Saadet Partisi Genel Başkanı Temel Karamollaoğlu, kendilerini ‘Eski Millî Görüşçüler’ olarak tanımlayan ve Millî Görüş camiasına yönelik telkinlerde bulunan bazı isimlere, tepki gösterdi. Kendilerini ‘Eski Millî Görüşçü’ olarak nitelendirenlere “Şimdi nesin?” diye soran Karamollaoğlu, bu kişilerin, Necmettin Erbakan’ı daha hayattayken terk ettiklerini hatırlatarak, “Ben, onların o sözlerinden dolayı fikrini değiştiren bir kişi bile olduğu kanaatinde değilim; ama kendilerinin itibarını yerle bir ediyorlar.” dedi.
AK Parti İBB Adayı Binali Yıldırım’ın Saadet Partisi’nden
özür dilemesini de değerlendiren Karamollaoğlu, Yıldırım’ın bu tavrını bir
âlîcenaplık olarak gördüğünü ve önemsediğini belirterek, “Ama özür yetmez.
Bunun arkasının gelmesi; bundan sonraki tavırların da o özrü takviye edecek
tarzda olması lâzım” dedi.
Karamollaoğlu, TV
5’de soruları cevapladı
Saadet Partisi Genel Başkanı Temel Karamollaoğlu, TV 5’de
yayınlanan ve moderatörlüğünü gazeteci Mustafa Yılmaz’ın yaptığı “Kulis Ankara
- Seçim Özel” programına katılarak, gazetecilerin güncel siyasî gelişmelere
dair sorularını cevapladı.
Programa gazeteciler Elif Çakır, Veysi Dündar ve Mustafa
Kurdaş katıldı.
Programda Temel Karamollaoğlu’na, AK Parti’nin İBB Adayı
Binali Yıldırım’ın Millî Gazete’yi ziyaretinde Saadet Partisi camiasından özür
dilemesine dair düşüncesi de soruldu.
Karamollaoğlu, şu değerlendirmede bulundu:
Özür, bundan sonraki
tavırla takviye edilmeli
“Tabii seçime gidiyoruz.
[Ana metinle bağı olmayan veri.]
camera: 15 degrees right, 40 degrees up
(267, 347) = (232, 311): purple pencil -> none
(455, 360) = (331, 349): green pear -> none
Seçimde herkes, karşı tarafın
gönlünü alabilmek için birşeyler yapıyor. Ben, bir defa her hâlükârda
kendisinin bu gösterdiği bu tavrı, âlîcenap bir tavır olarak görüyorum. Hangi
maksatla yapıldığını umursamıyorum; ama kullandığı ifadeler, buraya kadar
gelmesi, onun yönünden bana göre çok önemli görülecek adımlar. Gecikmeli de
olsa; ama özür yetmez. Bunun arkasının gelmesi; bundan sonraki tavırların da o
özrü takviye edecek tarzda olması lâzım. Biz, ‘İllet İttifakı’ olarak
isimlendirilirken, şimdi ne diyecekler? ‘Zillet’ mi? Ne olacak yani bunun adı?
Biz, kendisinin dediği gibi, bu ülkede kapmplaşmayı değil kucaklaşmayı sağlamak
mecburiyetindeyiz. Siyasîler olarak üzerimize bu vazife düşer.”
Siyasetçiler, rol
model olarak topluma iyi örnek olmalılar
Bazı ahlâkî değerlerin gençlere sadece eğitim kurumlarıyla
değil, rol modellerin tavırlarıyla kazandırılabileceğini söyleyen
Karamollaoğlu, “Rol model dediğimiz kim? Türkiye’nin önünde gözüken liderler.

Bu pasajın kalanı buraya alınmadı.